Russian mall-owners look at Turkey to replace existing Western brands
MOSCOW
The Russian Council of Shopping Centers (RCSC), an umbrella organization representing developers, shopping center owners, and retail chain operators, has said it was negotiating with its corresponding representatives in Turkey, China, India, and Iran about finding alternatives to western brands.
“A list of foreign companies that have temporarily ceased operations in Russia was sent to them so that appropriate equivalents can be found,” a statement on the RCSC website read on March 25.
“Over time this will help supplement or completely replace goods of the defunct brands with ones of a similar quality and design.”

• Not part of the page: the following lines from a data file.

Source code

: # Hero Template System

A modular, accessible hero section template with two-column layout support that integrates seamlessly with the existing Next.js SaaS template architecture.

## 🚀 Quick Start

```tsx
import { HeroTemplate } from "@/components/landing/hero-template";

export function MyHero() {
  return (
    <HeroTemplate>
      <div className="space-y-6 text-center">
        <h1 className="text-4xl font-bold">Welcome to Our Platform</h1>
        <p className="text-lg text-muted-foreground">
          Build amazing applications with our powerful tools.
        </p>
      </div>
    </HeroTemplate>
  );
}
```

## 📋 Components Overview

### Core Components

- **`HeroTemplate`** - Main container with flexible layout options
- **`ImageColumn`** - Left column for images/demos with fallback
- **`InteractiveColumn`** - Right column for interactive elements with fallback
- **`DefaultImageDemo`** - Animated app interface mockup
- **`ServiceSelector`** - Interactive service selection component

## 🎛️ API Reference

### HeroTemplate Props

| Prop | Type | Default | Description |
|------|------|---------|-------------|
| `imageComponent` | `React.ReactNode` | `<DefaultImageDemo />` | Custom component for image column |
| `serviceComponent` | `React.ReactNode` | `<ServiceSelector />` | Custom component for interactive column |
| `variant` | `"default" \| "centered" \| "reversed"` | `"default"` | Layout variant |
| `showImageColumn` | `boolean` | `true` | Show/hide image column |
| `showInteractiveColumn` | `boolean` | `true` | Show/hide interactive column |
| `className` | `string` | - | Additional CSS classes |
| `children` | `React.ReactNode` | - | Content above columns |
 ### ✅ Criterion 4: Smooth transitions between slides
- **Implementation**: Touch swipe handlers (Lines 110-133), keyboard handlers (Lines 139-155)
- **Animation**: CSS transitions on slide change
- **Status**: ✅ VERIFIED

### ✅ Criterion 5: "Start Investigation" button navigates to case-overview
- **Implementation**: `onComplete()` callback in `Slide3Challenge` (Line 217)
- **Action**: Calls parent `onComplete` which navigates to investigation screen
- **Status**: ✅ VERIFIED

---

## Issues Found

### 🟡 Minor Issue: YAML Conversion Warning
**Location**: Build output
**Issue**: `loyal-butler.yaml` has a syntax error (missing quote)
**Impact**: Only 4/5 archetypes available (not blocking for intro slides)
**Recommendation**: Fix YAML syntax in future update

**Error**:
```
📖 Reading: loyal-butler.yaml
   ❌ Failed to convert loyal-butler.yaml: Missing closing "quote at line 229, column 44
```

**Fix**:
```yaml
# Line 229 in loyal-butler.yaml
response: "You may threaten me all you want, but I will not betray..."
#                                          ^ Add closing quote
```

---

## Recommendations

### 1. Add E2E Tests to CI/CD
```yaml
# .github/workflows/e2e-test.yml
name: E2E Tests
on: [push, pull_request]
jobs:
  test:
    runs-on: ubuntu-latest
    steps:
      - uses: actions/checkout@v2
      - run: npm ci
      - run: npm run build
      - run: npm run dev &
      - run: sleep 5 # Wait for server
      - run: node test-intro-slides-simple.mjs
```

Dozens of big brands have suspended operations in Russa or exited the country since Moscow started a “special operation” to invade Ukrainian territories on Feb. 24.
During an RCSC meeting of more than 100 market participants, the challenges facing Russian retailers were discussed, according to local media reports.
RCSC cited Igor Maltinsky, director of development at Melon Fashion Group, as saying that the main challenge facing domestic retail firms was the uncontrollable growth of production costs, due to huge increases in procurement and logistics costs.
Melon owns four fashion brands - Zarina, Befree, Love Republic, and Sela - and had 846 stores across Russia and former Soviet republics at the end of 2021. It had been planning to hold an initial public offering (IPO) this year.
Western sanctions have hampered supply chains and triggered a panic buying among some Russians, with medicine and sugar shortages reported.